Good Morning Steve Harvey Morning Show, I’m a young girl who has been dating a guy for about a year and a half, the first couple of months was great, going out to dinner, movies, going shopping, out to clubs…etc. But after a while he wouldn’t take my calls or when he did, the entire conversation would be about nothing with long pauses of silence in between sentences. Basically him not caring about anything that I had to say. This went on for about a month and then we just stopped talking period. About 3 months later he calls me and wants to get back together, like sucker, I agree and we get back together. It’s been like a straight line, he’s just doing the minimum to please me, we have no problems with intimacy, its just the other things, like for one I’ve never met his parents, and he has met my entire family, two we never talk about where our relationship is going. Sometimes I just want him to do the simple stuff like, ask me how my day at work was, or if I need anything from the grocery store, but do I get that?? Not at all. I try to keep a smile on my face and think of the “at least” factor of our relationship. At least, he has a job, at least he has a car, at least he good in the bedroom, but he could AT LEAST do the little things. I love him to death and we say it to each other all the time but I’m not sure if his words are as genuine as mine. What should I do??? — Signed Confused but in love???

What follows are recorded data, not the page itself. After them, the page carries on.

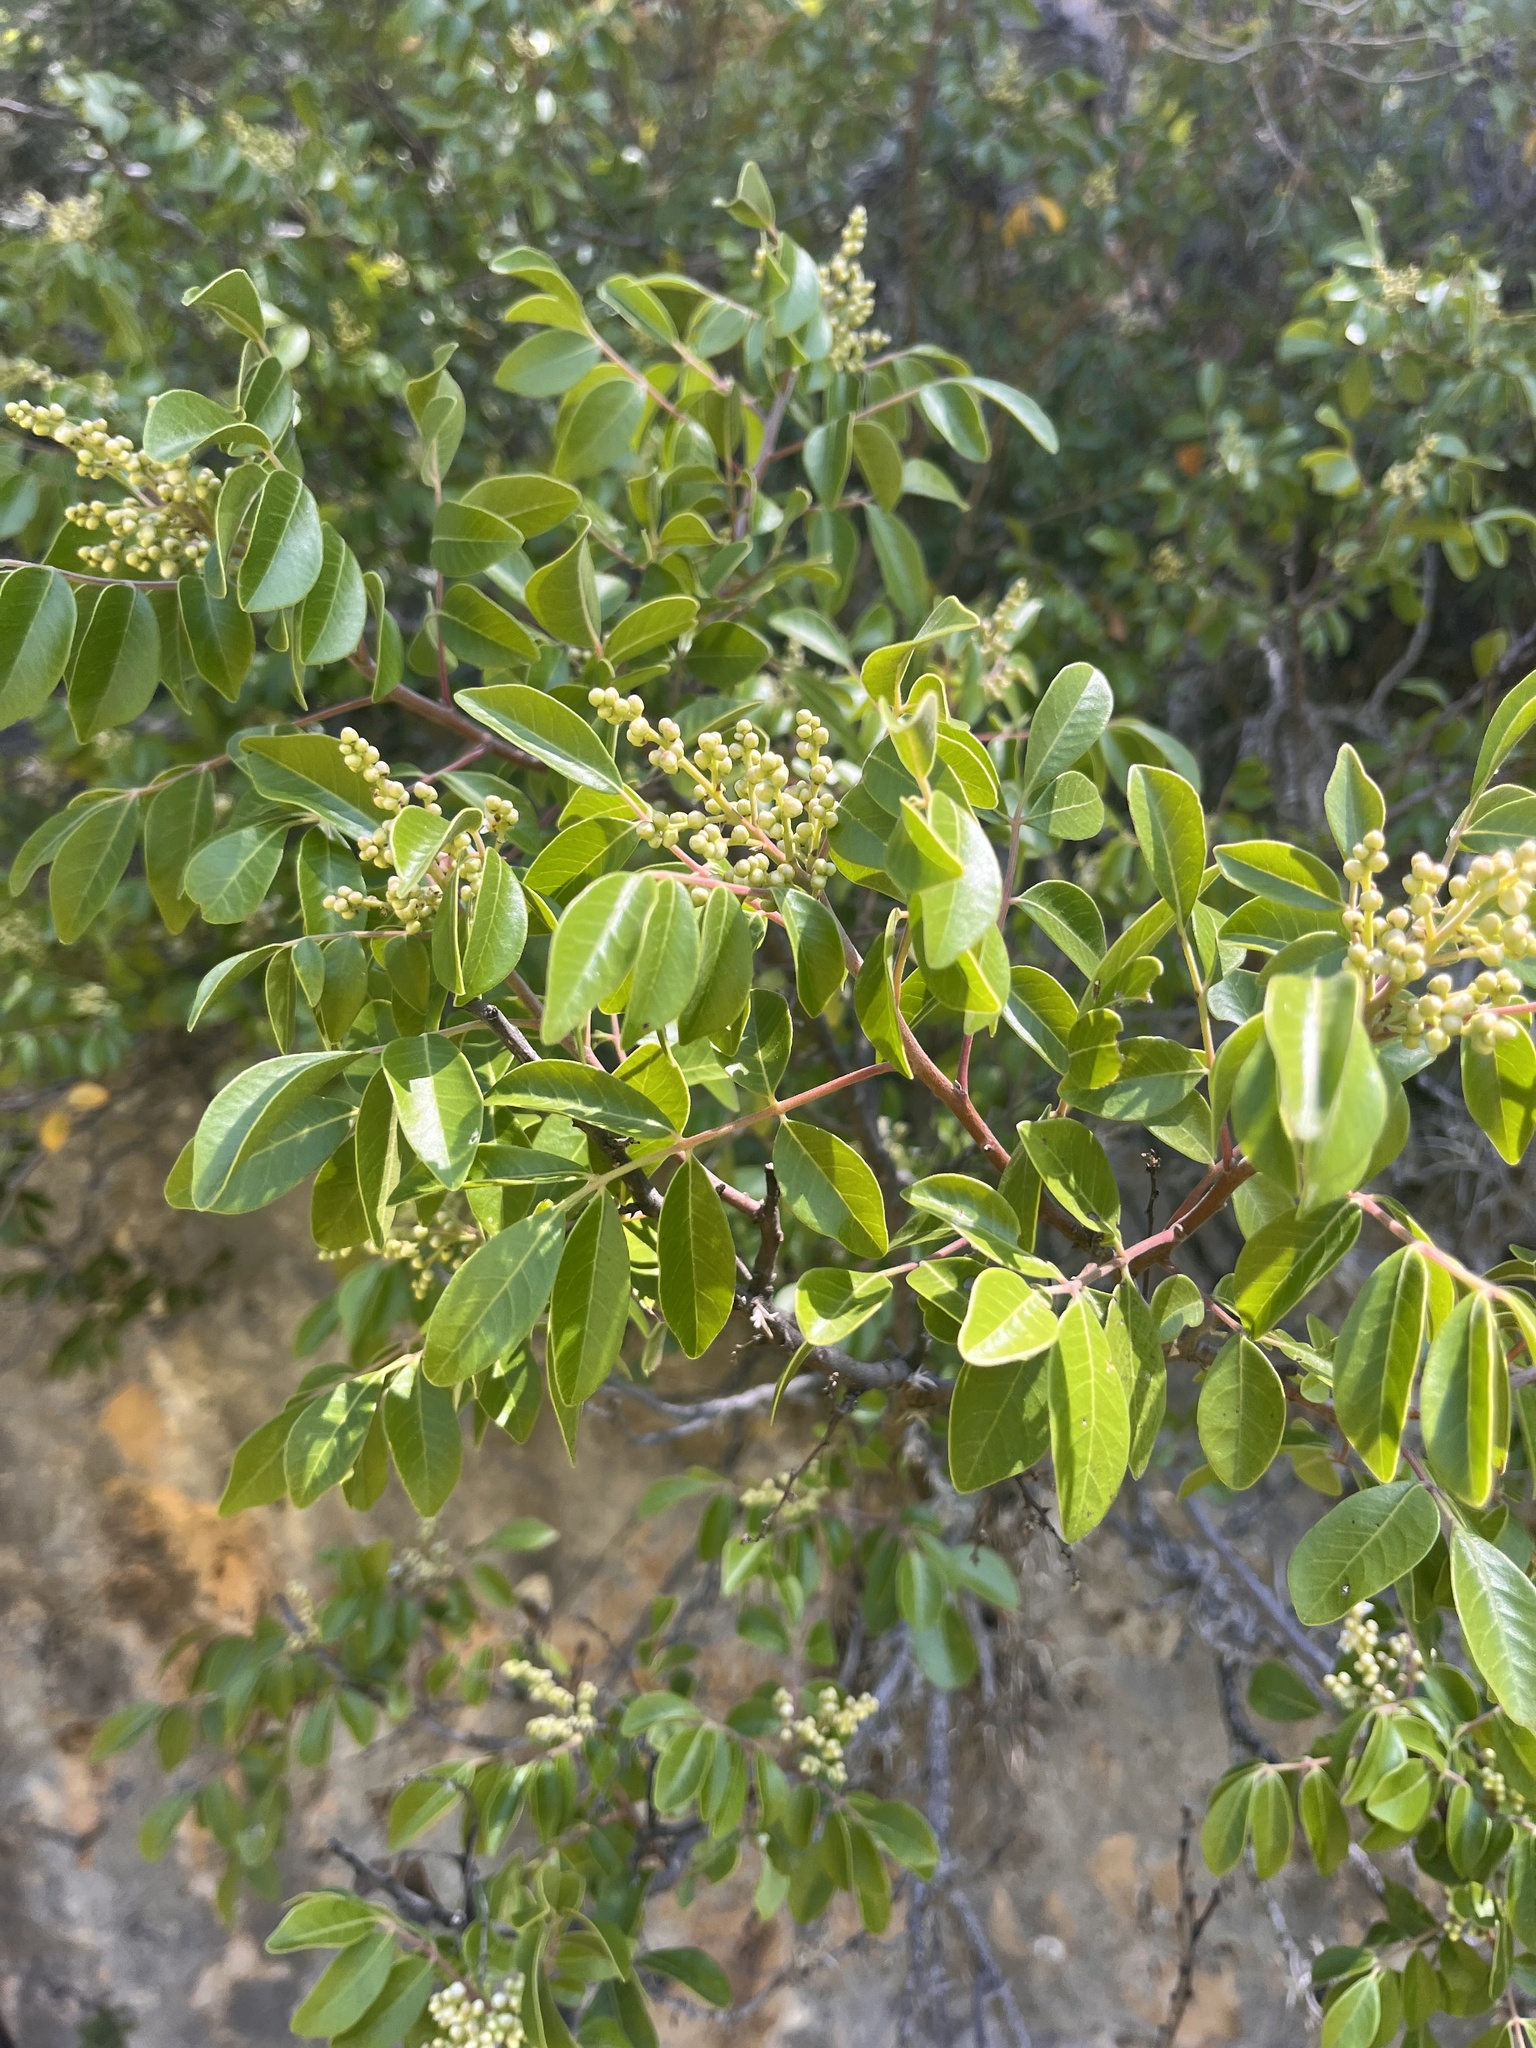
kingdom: Plantae
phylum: Tracheophyta
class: Magnoliopsida
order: Sapindales
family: Anacardiaceae
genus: Rhus
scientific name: Rhus virens
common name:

After reading this, I have a lot to say to this young girl. Let me pray for strength first…. Ok. I’m ready. Gurrrrl! He’s not interested in you. He may have been in the beginning, but not any more. That’s ok though. This happens sometimes. When a guy is interested in you, he calls, texts, and spends time with you. When he stopped taking your calls, you should have moved on, yet you kept calling him for a month. Why? Why would you put yourself through this? You could’ve spent that month going on dates with more suitable men. I suspect what happened was he found another woman and was giving you the cold shoulder. You made yourself look desperate. Never do that. That’s like Dating Rule #2.
Then THREE months later he calls you wanting to get back together. No explanation, no nothing. In other words, the girl he was with kicked him to the curb, and he knew you would be there to catch him. How does he know? Because you made yourself seem desperate for him. Obviously, you were because you took him back. Now you claim he’s doing the minimum to keep you interested. Ummm… no he’s not. From what you described, he is just your sex buddy. This is not a relationship. There is no substance. He doesn’t even ask you how your day was. Think about that for a minute. He doesn’t even think enough of you to ask about your day! He does not care about you.
Furthermore, all of those “at least” things you mentioned has little to do with how he treats you. This is not a meaningful relationship. It’s just sex. This is not what you’re looking for, so let him go.
One day you’ll look back at this experience and say “What was I thinking?” Don’t worry though. All women have experienced this. This is one of life’s lessons.